The main benefits of structured content for authors relate to efficiency and consistency:

  • The structure of content is enforced by the system (Paligo), so every author uses the same structure for procedures, paragraphs, lists, etc.

  • Content is created as reusable blocks, so there is no need to duplicate the same information.

  • It is much quicker to update content if there is "one source of truth" that is reused many times. For example, let's say you have one topic about battery disposal that is used in ten user guides. To update the topic, you make the change once to the original source. The changes you make to the topic also apply wherever that topic is reused.

  • Authors can quickly assemble new documents, reusing existing topics and adding new topics where needed.

  • Authors can focus on the content and its structure. They don't need to consider formatting and presentation as that is handled separately.

Benefits for end users

Structured content makes it easier for authors to reuse the same information, and this has benefits for your end users too. Structured content often produces higher quality documentation as:

  • Content is more user-friendly

    Topics should focus on a single user need, such as explaining a concept or describing how to perform a task. This helps to make content more usable, as it is more focused with stand-alone modules of information.

  • Content is more consistent and more likely to be up-to-date

    Styling and content are separate with structured content, so the formatting of the information is always consistent.

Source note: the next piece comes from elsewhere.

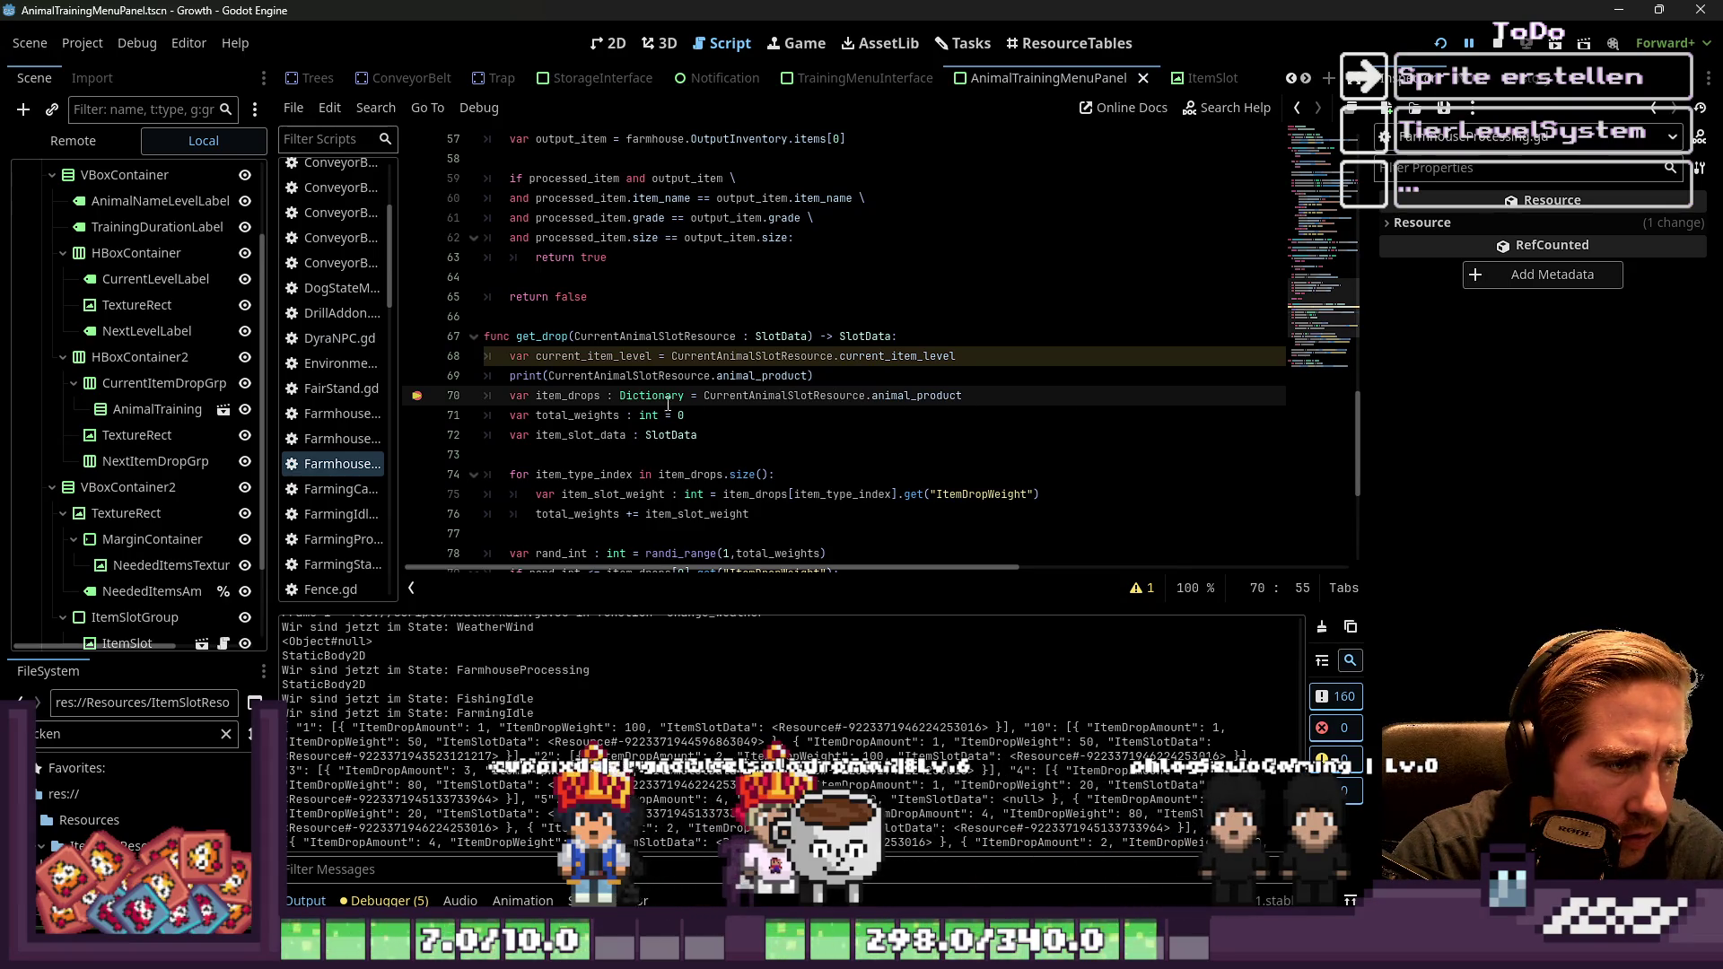
Declare item_drops as an Array from animal_product.get(str(current_item_level)) and run the game with F5
double_click(633, 403)
type("Array")
left_click(940, 383)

Content reuse means the information is more consistent too, as authors can reuse text and images that need to appear in more than one place.

    It's also more likely that the content end users see will be more up-to-date, as content reuse makes it easier for authors to make updates (see benefits for authors).

  • Information is easier to find and understand

    Structured content uses consistent and predictable structures. Information becomes easier to find and understand as your readers become accustomed to the structures.